Изменить размер шрифта - +
.

 

Отзыв Марченко о Редле, казалось бы, исключает какую-либо симпатию, возникшую между ними. Едва ли он может соответствовать и официально высказываемому (а донесение военного атташе из Вены в Петербург — это официальный документ, рассчитанный на внимание самого высокого начальства!) мнению атташе о завербованном им агенте — что бы на самом деле ни ощущал Марченко по отношению к Редлю в глубине собственной души! Нет никаких указаний на то, что и позднее мнение Марченко о Редле как-то измененилось.

Однако (мы продолжаем цитату из публикации Мильштейна прямо с того места, на котором прервали ее) Мильштейн (как ни в чем не бывало!) рассказывает далее о том, как Марченко завербовал Редля (об этом и упоминал процитированный выше Петё, ссылавшийся на русские источники):

«Марченко продолжал встречаться с Редлем, давал ему в долг деньги и в конце концов в 1907 году сумел привлечь его к работе в пользу русской разведки. Не было, пожалуй, ни одного секрета, интересующего Россию, к которому бы не имел доступа Редль. Он искусно владел фотографией и уже в то время фотографировал многие важные сверхсекретные документы и передавал их Марченко.

Марченко понимал, какую большую ценность представлял Редль для русской разведки. Продолжая встречаться с Редлем официально, Марченко не требовал каждый раз материалов, получал от него данные редко, всего три-четыре раза в год, но зато вполне исчерпывающие и по всем интересующим русский генеральный штаб вопросам. Достаточно сказать, что Редль передал русской разведке план развертывания австро-венгерской армии против России. На основе этого плана в Киевском военном округе была даже проведена военная игра, где в качестве противника и его плана действий была принята австро-венгерская армия и ее реальные планы действий против России. Он передал также все основные данные по мобилизационному плану, перевозкам, перегруппировкам войск и т. п.»

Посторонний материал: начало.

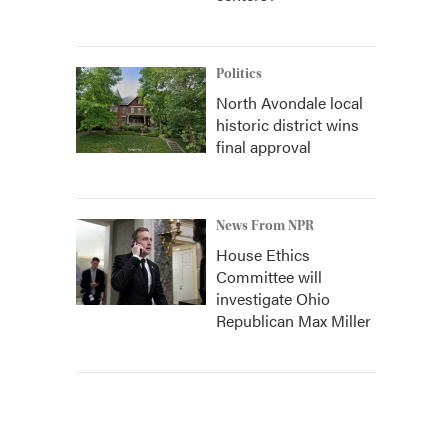
Politics
North Avondale local
historic district wins
final approval
News From NPR
House Ethics
Committee will
investigate Ohio
Republican Max Miller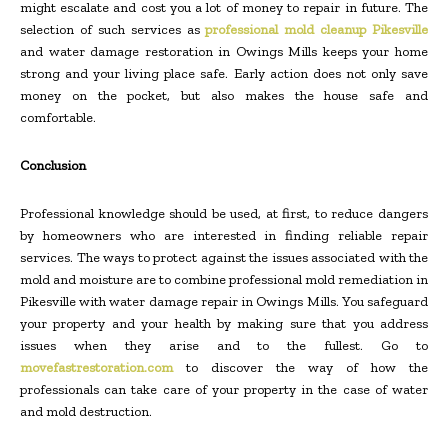
might escalate and cost you a lot of money to repair in future. The
selection of such services as
professional mold cleanup Pikesville
and water damage restoration in Owings Mills keeps your home
strong and your living place safe. Early action does not only save
money on the pocket, but also makes the house safe and
comfortable.
Conclusion
Professional knowledge should be used, at first, to reduce dangers
by homeowners who are interested in finding reliable repair
services. The ways to protect against the issues associated with the
mold and moisture are to combine professional mold remediation in
Pikesville with water damage repair in Owings Mills. You safeguard
your property and your health by making sure that you address
issues when they arise and to the fullest. Go to
movefastrestoration.com
to discover the way of how the
professionals can take care of your property in the case of water
and mold destruction.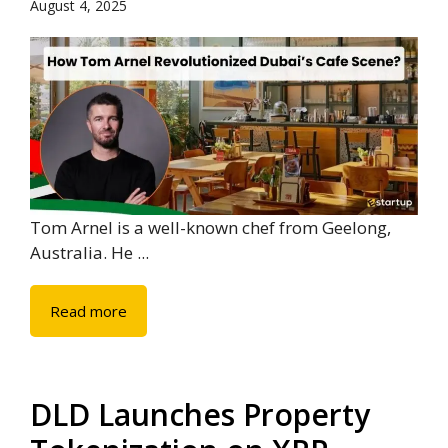
August 4, 2025
Tom Arnel is a well-known chef from Geelong,
Australia. He ...
Read more
DLD Launches Property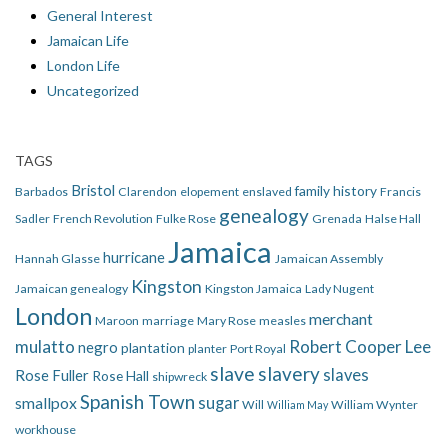
General Interest
Jamaican Life
London Life
Uncategorized
TAGS
Bristol
family history
Barbados
Clarendon
elopement
enslaved
Francis
genealogy
Sadler
French Revolution
Fulke Rose
Grenada
Halse Hall
Jamaica
hurricane
Hannah Glasse
Jamaican Assembly
Kingston
Jamaican genealogy
Kingston Jamaica
Lady Nugent
London
merchant
Maroon
marriage
Mary Rose
measles
mulatto
Robert Cooper Lee
negro
plantation
planter
Port Royal
slave
slavery
slaves
Rose Fuller
Rose Hall
shipwreck
Spanish Town
smallpox
sugar
Will
William Wynter
William May
workhouse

Вот так — очень просто: Марченко встречался с Редлем на официальных приемах, давал ему деньги взаймы — и, наконец, завербовал. И никакого шантажа гомосексуализмом, о котором (в отношении Редля) действительно нет ни малейших упоминаний в архивах российской разведки!

Интересно, имел ли сам Мильштейн (в бытность его одним из руководителей ГРУ) какое-либо отношение к инструктажу советских военных атташе? А если имел, то вменял ли им в обязанность при прибытии в страну пребывания знакомиться с руководителем местной контрразведки, давать ему деньги взаймы, а затем вербовать?

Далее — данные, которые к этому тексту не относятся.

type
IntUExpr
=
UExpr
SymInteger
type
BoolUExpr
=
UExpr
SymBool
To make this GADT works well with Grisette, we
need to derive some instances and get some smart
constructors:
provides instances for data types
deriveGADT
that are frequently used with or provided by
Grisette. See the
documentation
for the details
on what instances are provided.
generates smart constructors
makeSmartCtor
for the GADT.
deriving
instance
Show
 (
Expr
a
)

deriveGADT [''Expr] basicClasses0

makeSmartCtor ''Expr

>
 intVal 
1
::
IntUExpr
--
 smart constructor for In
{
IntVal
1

Если на последний вопрос можно дать положительный ответ, то тогда понятно, почему Мильштейна выгнали из действующей разведки; понятны и последствия таких вербовок, если их пытались предпринимать!

На этом мы пока оставим «исследование», предпринятое Мильштейном, чтобы позднее вернуться к нему.

 

По завершении Боснийского кризиса обыденная жизнь разведчиков и контрразведчиков в какой-то степени вернулась к традиционному ритму — и по-прежнему многочисленные авантюристы задавали тон всему происходящему.

Вот один из многих рассказов Ронге о таких персонажах — вполне возможно о том самом, о котором сообщал и Марченко в сентябре 1906 года. В последнем варианте получается, что прижимистость петербургского начальства уберегла тогда Марченко и от зряшной траты денег, и от провокации и скандала:

«Двойным шпионом был Алоиз Перазич. После того как в 1905 г. мы отказались его использовать в качестве агента, он два года спустя [т. е. в 1907 году] написал анонимное письмо с предложением сделать начальнику генштаба разоблачения, касавшиеся шпионажа дружественной державы. /…/ было организовано свидание с одним из офицеров разведывательного бюро. Здесь Перазич признался, что он является итальянским шпионом и свои разоблачения ставил в зависимость от гарантирования ему безнаказанности. Эта гарантия ему была дана с тем ограничением, что при возобновлении шпионажа он не должен ожидать никакой пощады.